▶ **REQUIREMENT**
Write the listing below out again exactly, dropping the images.

▶ **MATERIAL PROVIDED**
= = = = =

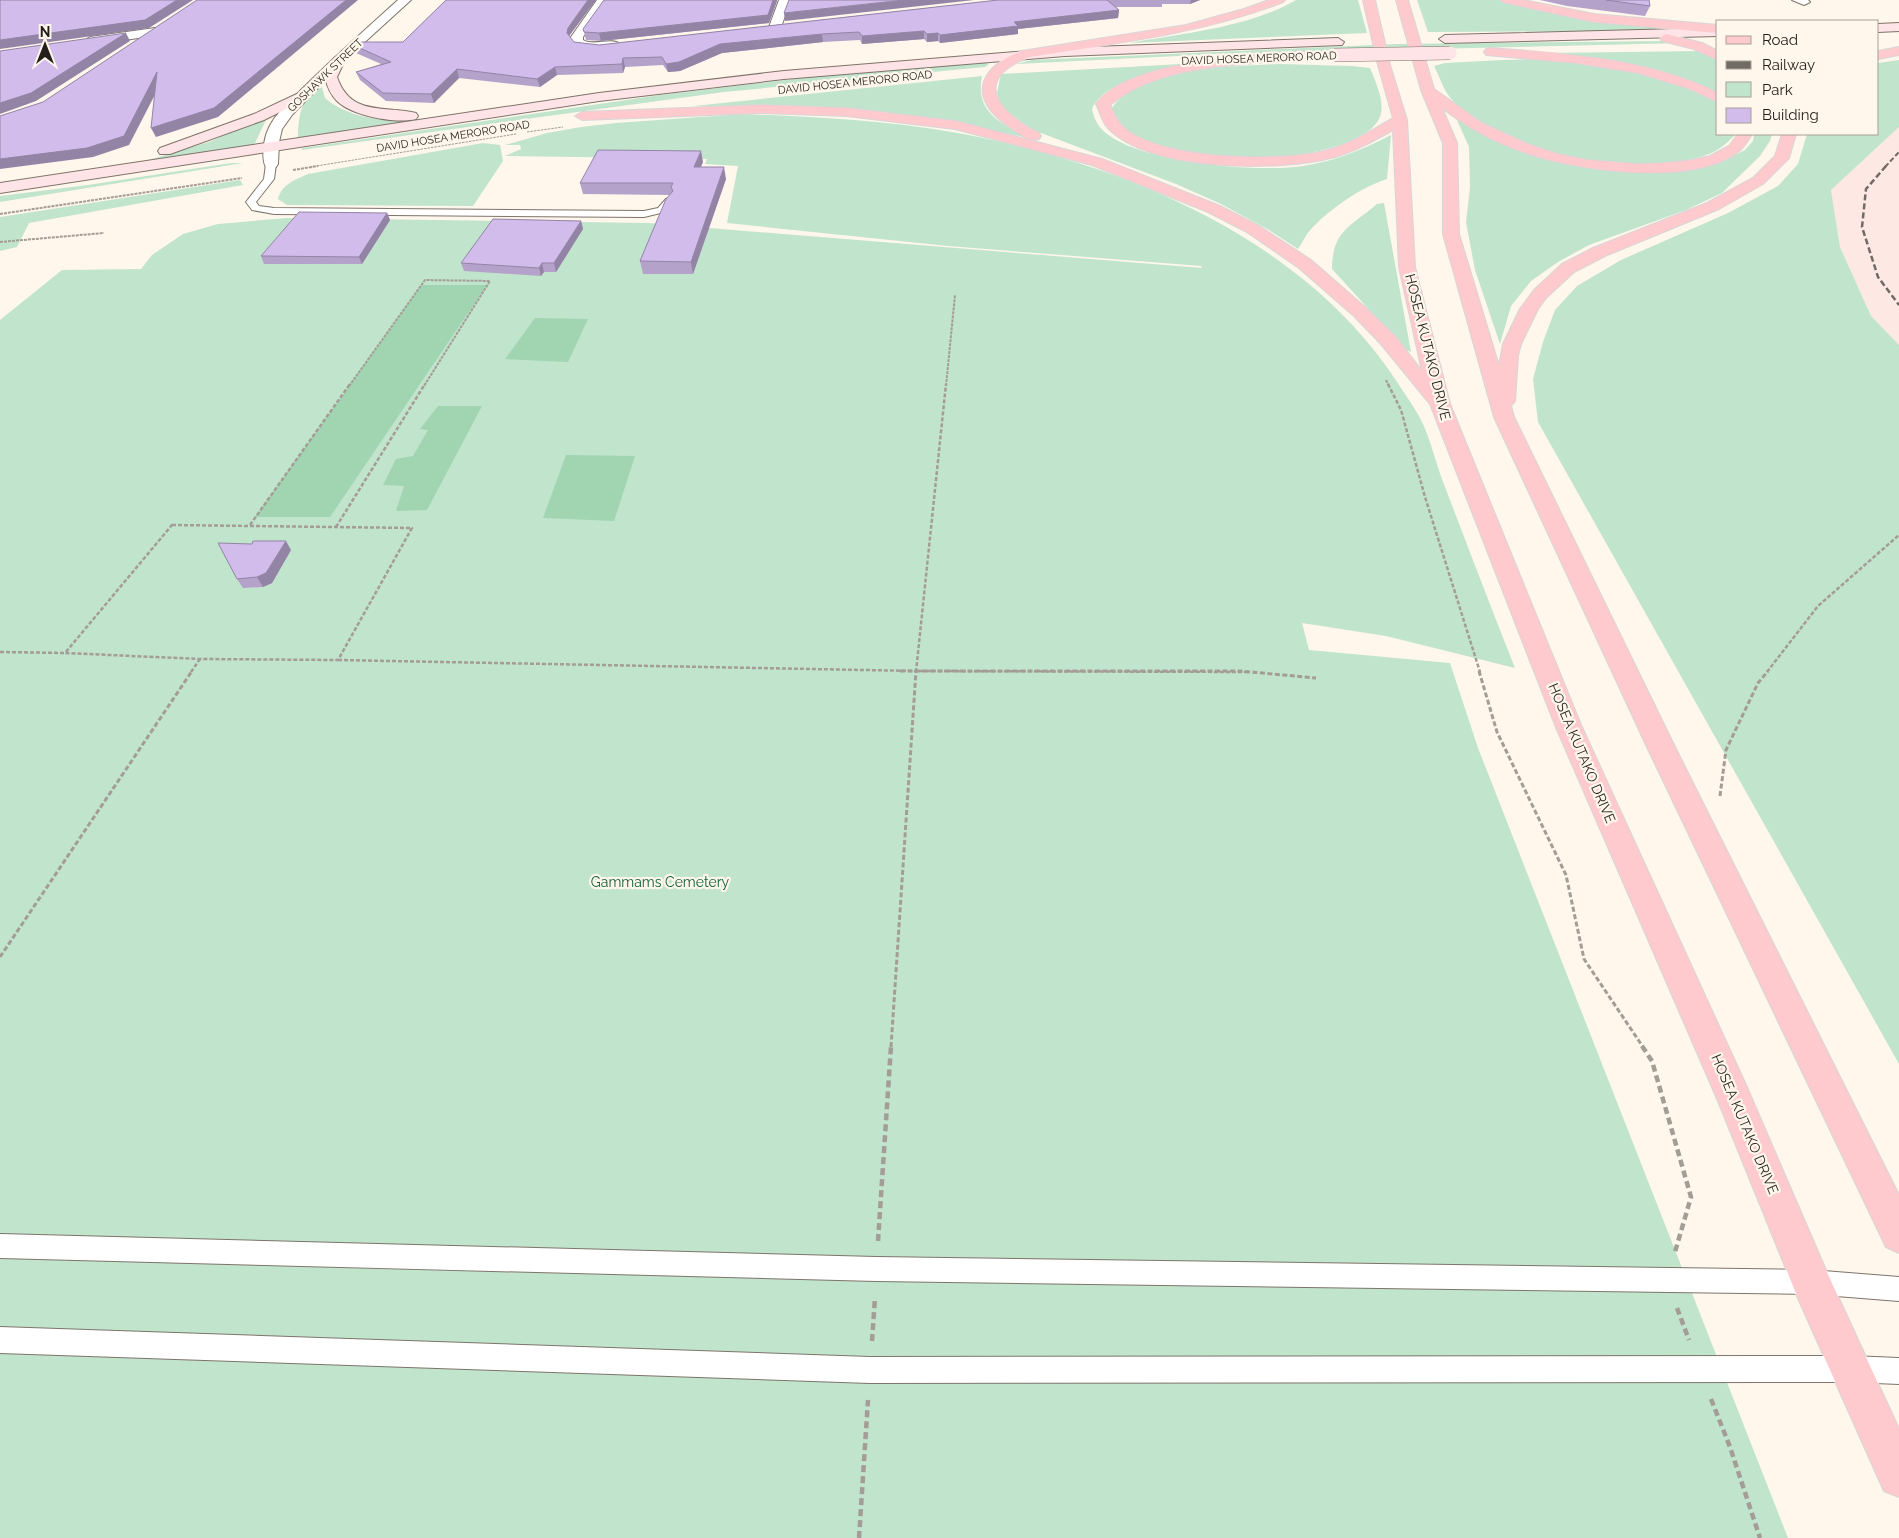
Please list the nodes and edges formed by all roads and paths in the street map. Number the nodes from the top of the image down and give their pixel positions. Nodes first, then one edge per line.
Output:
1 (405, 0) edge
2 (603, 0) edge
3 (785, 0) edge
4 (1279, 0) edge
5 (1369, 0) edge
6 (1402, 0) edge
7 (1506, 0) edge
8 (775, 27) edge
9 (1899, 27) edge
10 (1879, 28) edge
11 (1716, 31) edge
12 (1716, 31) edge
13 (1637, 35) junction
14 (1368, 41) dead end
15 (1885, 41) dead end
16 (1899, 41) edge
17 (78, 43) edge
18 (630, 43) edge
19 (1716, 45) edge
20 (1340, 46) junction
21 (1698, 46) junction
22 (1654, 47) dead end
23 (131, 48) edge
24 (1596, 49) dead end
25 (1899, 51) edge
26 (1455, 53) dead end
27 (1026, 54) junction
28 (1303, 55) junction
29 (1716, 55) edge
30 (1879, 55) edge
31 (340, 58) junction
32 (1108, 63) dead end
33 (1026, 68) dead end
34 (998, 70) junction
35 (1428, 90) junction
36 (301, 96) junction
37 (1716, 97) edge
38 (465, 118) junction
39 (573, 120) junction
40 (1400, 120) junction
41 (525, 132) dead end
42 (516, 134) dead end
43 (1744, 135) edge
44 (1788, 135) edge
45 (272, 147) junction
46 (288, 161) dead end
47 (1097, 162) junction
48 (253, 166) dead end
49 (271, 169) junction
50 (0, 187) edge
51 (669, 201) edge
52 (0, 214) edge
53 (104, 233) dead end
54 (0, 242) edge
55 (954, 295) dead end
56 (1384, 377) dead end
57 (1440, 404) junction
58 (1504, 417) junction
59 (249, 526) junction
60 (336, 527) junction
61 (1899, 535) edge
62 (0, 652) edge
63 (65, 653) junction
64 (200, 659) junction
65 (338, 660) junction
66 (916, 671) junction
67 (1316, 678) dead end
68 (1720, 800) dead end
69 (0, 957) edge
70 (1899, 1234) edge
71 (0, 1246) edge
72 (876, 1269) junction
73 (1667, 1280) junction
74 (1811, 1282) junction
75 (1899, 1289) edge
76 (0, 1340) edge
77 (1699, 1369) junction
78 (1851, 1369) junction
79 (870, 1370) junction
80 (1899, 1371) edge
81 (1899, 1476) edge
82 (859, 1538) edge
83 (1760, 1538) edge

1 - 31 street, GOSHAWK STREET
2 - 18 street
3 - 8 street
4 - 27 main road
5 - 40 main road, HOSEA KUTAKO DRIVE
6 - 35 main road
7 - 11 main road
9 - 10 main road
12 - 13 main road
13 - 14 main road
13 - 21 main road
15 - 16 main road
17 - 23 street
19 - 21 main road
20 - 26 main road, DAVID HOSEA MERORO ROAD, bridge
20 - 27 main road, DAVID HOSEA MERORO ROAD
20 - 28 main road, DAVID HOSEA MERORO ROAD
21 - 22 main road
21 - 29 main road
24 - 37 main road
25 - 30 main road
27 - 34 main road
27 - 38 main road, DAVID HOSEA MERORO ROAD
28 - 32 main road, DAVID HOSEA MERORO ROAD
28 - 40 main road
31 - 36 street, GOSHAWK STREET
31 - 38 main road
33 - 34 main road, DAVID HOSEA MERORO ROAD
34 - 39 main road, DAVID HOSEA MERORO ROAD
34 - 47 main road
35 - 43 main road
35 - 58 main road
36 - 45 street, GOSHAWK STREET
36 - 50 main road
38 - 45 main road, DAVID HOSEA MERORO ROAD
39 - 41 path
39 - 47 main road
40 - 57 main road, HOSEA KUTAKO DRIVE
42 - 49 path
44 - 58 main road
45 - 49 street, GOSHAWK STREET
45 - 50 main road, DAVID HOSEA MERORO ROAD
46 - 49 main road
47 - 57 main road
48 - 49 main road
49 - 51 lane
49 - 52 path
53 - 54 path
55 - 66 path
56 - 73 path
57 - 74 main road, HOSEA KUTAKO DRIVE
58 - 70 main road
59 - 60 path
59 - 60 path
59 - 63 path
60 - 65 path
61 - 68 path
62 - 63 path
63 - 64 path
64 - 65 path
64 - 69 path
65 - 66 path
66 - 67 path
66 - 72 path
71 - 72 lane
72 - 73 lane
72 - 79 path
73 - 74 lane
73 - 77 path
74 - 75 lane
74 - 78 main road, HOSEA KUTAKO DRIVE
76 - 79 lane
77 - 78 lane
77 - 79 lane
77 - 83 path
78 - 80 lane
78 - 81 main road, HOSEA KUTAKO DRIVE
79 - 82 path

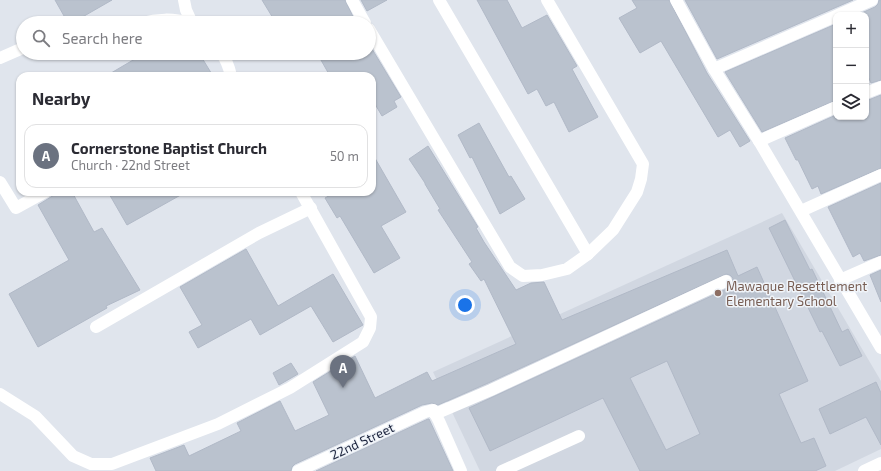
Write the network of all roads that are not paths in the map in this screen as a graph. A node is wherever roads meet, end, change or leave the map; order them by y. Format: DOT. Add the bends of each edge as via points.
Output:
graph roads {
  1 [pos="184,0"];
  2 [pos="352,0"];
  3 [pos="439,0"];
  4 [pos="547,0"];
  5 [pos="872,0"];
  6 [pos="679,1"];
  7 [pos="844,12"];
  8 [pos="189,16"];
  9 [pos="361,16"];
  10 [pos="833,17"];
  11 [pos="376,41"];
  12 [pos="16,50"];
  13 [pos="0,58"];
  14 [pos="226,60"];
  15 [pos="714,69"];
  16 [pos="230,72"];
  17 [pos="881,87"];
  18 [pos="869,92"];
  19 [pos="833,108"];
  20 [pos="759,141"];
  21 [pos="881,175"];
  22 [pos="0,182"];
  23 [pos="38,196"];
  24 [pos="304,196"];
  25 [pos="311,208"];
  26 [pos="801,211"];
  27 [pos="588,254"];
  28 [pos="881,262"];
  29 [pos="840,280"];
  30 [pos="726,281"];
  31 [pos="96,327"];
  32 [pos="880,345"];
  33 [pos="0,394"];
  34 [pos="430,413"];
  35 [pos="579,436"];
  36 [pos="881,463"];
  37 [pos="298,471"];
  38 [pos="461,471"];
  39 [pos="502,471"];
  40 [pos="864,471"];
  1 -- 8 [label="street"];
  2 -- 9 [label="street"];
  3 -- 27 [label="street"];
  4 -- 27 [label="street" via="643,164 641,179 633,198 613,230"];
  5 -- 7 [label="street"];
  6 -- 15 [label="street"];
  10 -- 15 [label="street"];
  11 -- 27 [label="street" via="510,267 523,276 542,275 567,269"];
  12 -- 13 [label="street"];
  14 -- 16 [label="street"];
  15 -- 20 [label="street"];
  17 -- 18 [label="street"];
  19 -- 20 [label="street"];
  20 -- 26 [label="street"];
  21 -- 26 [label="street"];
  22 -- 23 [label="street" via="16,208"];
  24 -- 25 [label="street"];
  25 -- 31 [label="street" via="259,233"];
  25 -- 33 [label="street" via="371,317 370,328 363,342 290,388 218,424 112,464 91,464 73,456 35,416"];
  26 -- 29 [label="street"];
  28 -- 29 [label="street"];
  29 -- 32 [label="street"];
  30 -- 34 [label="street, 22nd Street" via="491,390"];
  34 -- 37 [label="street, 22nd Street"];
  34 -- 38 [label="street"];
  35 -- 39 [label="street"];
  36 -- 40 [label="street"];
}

= = = = =

▶ **PROBLEM SOLUTION**
Please list the nodes and edges formed by all roads and paths in the street map. Number the nodes from the top of the image down and give their pixel positions. Nodes first, then one edge per line.
Output:
1 (405, 0) edge
2 (603, 0) edge
3 (785, 0) edge
4 (1279, 0) edge
5 (1369, 0) edge
6 (1402, 0) edge
7 (1506, 0) edge
8 (775, 27) edge
9 (1899, 27) edge
10 (1879, 28) edge
11 (1716, 31) edge
12 (1716, 31) edge
13 (1637, 35) junction
14 (1368, 41) dead end
15 (1885, 41) dead end
16 (1899, 41) edge
17 (78, 43) edge
18 (630, 43) edge
19 (1716, 45) edge
20 (1340, 46) junction
21 (1698, 46) junction
22 (1654, 47) dead end
23 (131, 48) edge
24 (1596, 49) dead end
25 (1899, 51) edge
26 (1455, 53) dead end
27 (1026, 54) junction
28 (1303, 55) junction
29 (1716, 55) edge
30 (1879, 55) edge
31 (340, 58) junction
32 (1108, 63) dead end
33 (1026, 68) dead end
34 (998, 70) junction
35 (1428, 90) junction
36 (301, 96) junction
37 (1716, 97) edge
38 (465, 118) junction
39 (573, 120) junction
40 (1400, 120) junction
41 (525, 132) dead end
42 (516, 134) dead end
43 (1744, 135) edge
44 (1788, 135) edge
45 (272, 147) junction
46 (288, 161) dead end
47 (1097, 162) junction
48 (253, 166) dead end
49 (271, 169) junction
50 (0, 187) edge
51 (669, 201) edge
52 (0, 214) edge
53 (104, 233) dead end
54 (0, 242) edge
55 (954, 295) dead end
56 (1384, 377) dead end
57 (1440, 404) junction
58 (1504, 417) junction
59 (249, 526) junction
60 (336, 527) junction
61 (1899, 535) edge
62 (0, 652) edge
63 (65, 653) junction
64 (200, 659) junction
65 (338, 660) junction
66 (916, 671) junction
67 (1316, 678) dead end
68 (1720, 800) dead end
69 (0, 957) edge
70 (1899, 1234) edge
71 (0, 1246) edge
72 (876, 1269) junction
73 (1667, 1280) junction
74 (1811, 1282) junction
75 (1899, 1289) edge
76 (0, 1340) edge
77 (1699, 1369) junction
78 (1851, 1369) junction
79 (870, 1370) junction
80 (1899, 1371) edge
81 (1899, 1476) edge
82 (859, 1538) edge
83 (1760, 1538) edge

1 - 31 street, GOSHAWK STREET
2 - 18 street
3 - 8 street
4 - 27 main road
5 - 40 main road, HOSEA KUTAKO DRIVE
6 - 35 main road
7 - 11 main road
9 - 10 main road
12 - 13 main road
13 - 14 main road
13 - 21 main road
15 - 16 main road
17 - 23 street
19 - 21 main road
20 - 26 main road, DAVID HOSEA MERORO ROAD, bridge
20 - 27 main road, DAVID HOSEA MERORO ROAD
20 - 28 main road, DAVID HOSEA MERORO ROAD
21 - 22 main road
21 - 29 main road
24 - 37 main road
25 - 30 main road
27 - 34 main road
27 - 38 main road, DAVID HOSEA MERORO ROAD
28 - 32 main road, DAVID HOSEA MERORO ROAD
28 - 40 main road
31 - 36 street, GOSHAWK STREET
31 - 38 main road
33 - 34 main road, DAVID HOSEA MERORO ROAD
34 - 39 main road, DAVID HOSEA MERORO ROAD
34 - 47 main road
35 - 43 main road
35 - 58 main road
36 - 45 street, GOSHAWK STREET
36 - 50 main road
38 - 45 main road, DAVID HOSEA MERORO ROAD
39 - 41 path
39 - 47 main road
40 - 57 main road, HOSEA KUTAKO DRIVE
42 - 49 path
44 - 58 main road
45 - 49 street, GOSHAWK STREET
45 - 50 main road, DAVID HOSEA MERORO ROAD
46 - 49 main road
47 - 57 main road
48 - 49 main road
49 - 51 lane
49 - 52 path
53 - 54 path
55 - 66 path
56 - 73 path
57 - 74 main road, HOSEA KUTAKO DRIVE
58 - 70 main road
59 - 60 path
59 - 60 path
59 - 63 path
60 - 65 path
61 - 68 path
62 - 63 path
63 - 64 path
64 - 65 path
64 - 69 path
65 - 66 path
66 - 67 path
66 - 72 path
71 - 72 lane
72 - 73 lane
72 - 79 path
73 - 74 lane
73 - 77 path
74 - 75 lane
74 - 78 main road, HOSEA KUTAKO DRIVE
76 - 79 lane
77 - 78 lane
77 - 79 lane
77 - 83 path
78 - 80 lane
78 - 81 main road, HOSEA KUTAKO DRIVE
79 - 82 path

Write the network of all roads that are not paths in the map in this screen as a graph. A node is wherever roads meet, end, change or leave the map; order them by y. Format: DOT. Add the bends of each edge as via points.
Output:
graph roads {
  1 [pos="184,0"];
  2 [pos="352,0"];
  3 [pos="439,0"];
  4 [pos="547,0"];
  5 [pos="872,0"];
  6 [pos="679,1"];
  7 [pos="844,12"];
  8 [pos="189,16"];
  9 [pos="361,16"];
  10 [pos="833,17"];
  11 [pos="376,41"];
  12 [pos="16,50"];
  13 [pos="0,58"];
  14 [pos="226,60"];
  15 [pos="714,69"];
  16 [pos="230,72"];
  17 [pos="881,87"];
  18 [pos="869,92"];
  19 [pos="833,108"];
  20 [pos="759,141"];
  21 [pos="881,175"];
  22 [pos="0,182"];
  23 [pos="38,196"];
  24 [pos="304,196"];
  25 [pos="311,208"];
  26 [pos="801,211"];
  27 [pos="588,254"];
  28 [pos="881,262"];
  29 [pos="840,280"];
  30 [pos="726,281"];
  31 [pos="96,327"];
  32 [pos="880,345"];
  33 [pos="0,394"];
  34 [pos="430,413"];
  35 [pos="579,436"];
  36 [pos="881,463"];
  37 [pos="298,471"];
  38 [pos="461,471"];
  39 [pos="502,471"];
  40 [pos="864,471"];
  1 -- 8 [label="street"];
  2 -- 9 [label="street"];
  3 -- 27 [label="street"];
  4 -- 27 [label="street" via="643,164 641,179 633,198 613,230"];
  5 -- 7 [label="street"];
  6 -- 15 [label="street"];
  10 -- 15 [label="street"];
  11 -- 27 [label="street" via="510,267 523,276 542,275 567,269"];
  12 -- 13 [label="street"];
  14 -- 16 [label="street"];
  15 -- 20 [label="street"];
  17 -- 18 [label="street"];
  19 -- 20 [label="street"];
  20 -- 26 [label="street"];
  21 -- 26 [label="street"];
  22 -- 23 [label="street" via="16,208"];
  24 -- 25 [label="street"];
  25 -- 31 [label="street" via="259,233"];
  25 -- 33 [label="street" via="371,317 370,328 363,342 290,388 218,424 112,464 91,464 73,456 35,416"];
  26 -- 29 [label="street"];
  28 -- 29 [label="street"];
  29 -- 32 [label="street"];
  30 -- 34 [label="street, 22nd Street" via="491,390"];
  34 -- 37 [label="street, 22nd Street"];
  34 -- 38 [label="street"];
  35 -- 39 [label="street"];
  36 -- 40 [label="street"];
}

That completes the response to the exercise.